Japanese agency to invest in Venezuela's Orinoco belt

Japan’s government-backed Japan Oil, Gas & Metals National Corp. (Jogmec) said it will invest up to ¥32 billion by yearend 2017 in an extra-heavy Orinoco crude oil project in Venezuela, in which two Japanese companies are involved.

Eric Watkins
OGJ Oil Diplomacy Editor

LOS ANGELES, Apr. 13 -- Japan’s government-backed Japan Oil, Gas & Metals National Corp. (Jogmec) said it will invest up to ¥32 billion by yearend 2017 in an extra-heavy Orinoco crude oil project in Venezuela, in which two Japanese companies are involved.

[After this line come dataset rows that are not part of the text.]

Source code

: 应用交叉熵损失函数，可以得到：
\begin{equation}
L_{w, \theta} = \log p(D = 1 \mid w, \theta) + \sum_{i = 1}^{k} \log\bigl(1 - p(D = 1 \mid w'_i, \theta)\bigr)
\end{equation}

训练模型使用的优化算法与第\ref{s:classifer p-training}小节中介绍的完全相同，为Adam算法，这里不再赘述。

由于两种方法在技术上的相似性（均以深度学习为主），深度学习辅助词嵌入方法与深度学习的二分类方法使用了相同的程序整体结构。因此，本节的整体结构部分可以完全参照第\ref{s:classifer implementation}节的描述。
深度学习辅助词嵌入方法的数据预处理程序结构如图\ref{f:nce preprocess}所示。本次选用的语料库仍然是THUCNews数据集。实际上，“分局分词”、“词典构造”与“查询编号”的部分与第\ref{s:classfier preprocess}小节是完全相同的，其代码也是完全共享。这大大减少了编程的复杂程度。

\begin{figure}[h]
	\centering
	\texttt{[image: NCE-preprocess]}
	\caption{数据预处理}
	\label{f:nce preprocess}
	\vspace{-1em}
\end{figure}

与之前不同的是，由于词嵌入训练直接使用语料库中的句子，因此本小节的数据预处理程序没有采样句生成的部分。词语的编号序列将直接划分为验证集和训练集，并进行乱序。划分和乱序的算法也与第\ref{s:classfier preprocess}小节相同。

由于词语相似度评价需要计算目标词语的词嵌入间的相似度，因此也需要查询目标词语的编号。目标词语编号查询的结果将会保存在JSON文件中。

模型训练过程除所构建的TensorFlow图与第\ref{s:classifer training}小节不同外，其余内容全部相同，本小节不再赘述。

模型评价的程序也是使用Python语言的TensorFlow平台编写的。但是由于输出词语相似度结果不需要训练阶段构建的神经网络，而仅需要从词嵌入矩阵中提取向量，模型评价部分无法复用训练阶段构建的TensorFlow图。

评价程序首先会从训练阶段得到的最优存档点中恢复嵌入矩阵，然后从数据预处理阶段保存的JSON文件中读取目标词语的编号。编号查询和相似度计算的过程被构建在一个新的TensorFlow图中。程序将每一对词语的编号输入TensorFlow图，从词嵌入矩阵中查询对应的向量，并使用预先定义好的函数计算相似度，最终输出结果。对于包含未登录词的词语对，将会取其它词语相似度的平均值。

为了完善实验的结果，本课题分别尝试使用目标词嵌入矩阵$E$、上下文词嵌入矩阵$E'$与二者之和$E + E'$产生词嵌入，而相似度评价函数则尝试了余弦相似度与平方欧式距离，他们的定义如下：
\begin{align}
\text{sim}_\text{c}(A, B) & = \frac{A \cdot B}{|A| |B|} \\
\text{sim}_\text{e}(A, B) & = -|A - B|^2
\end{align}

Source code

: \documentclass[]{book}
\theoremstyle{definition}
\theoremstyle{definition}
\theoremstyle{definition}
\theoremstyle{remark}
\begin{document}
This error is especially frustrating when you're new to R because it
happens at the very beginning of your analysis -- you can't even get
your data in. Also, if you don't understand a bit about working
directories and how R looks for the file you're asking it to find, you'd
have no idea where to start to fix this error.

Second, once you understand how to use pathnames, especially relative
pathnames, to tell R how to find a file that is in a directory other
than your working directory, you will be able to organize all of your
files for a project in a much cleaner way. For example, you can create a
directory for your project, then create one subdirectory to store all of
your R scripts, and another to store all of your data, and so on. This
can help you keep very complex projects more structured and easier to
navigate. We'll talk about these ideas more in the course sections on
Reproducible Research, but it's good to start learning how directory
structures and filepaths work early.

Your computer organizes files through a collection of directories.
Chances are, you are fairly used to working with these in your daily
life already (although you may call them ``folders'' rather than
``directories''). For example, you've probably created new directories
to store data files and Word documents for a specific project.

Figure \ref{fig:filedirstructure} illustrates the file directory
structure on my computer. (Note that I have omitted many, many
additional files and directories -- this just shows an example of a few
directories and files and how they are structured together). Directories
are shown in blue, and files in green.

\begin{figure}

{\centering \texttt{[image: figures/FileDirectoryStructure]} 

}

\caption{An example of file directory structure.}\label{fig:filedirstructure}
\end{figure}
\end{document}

Jogmec said it decided to provide equity capital finance to a subsidiary of Inpex Corp. and Mitsubishi Corp., which is participating along with subsidiaries of Chevron Corp. and Suelopetrol CA in an extra-heavy oil development project on three blocks of the Venezuela’s Carabobo area.

The four firms jointly participated in the bidding for development of Carabobo projects held in January, and were selected to develop Project 3a—development, production, and upgrading in Carabobo Block 5, Block 2 South, and Block 3 North.

The consortium is now studying feasibility with a plan to form a joint venture with Venezuela's state-owned Petroleos de Venezuela SA to produce as much as 400,000 b/d of oil at the project.

Jogmec said it will invest the ¥32 billion once the joint venture is established.

PDVSA expects to take a 60% stake in the JV, while Chevron will own 34%. Mitsubishi and Inpex will jointly hold 5%, awhile Suelopetrol will have the remaining 1%.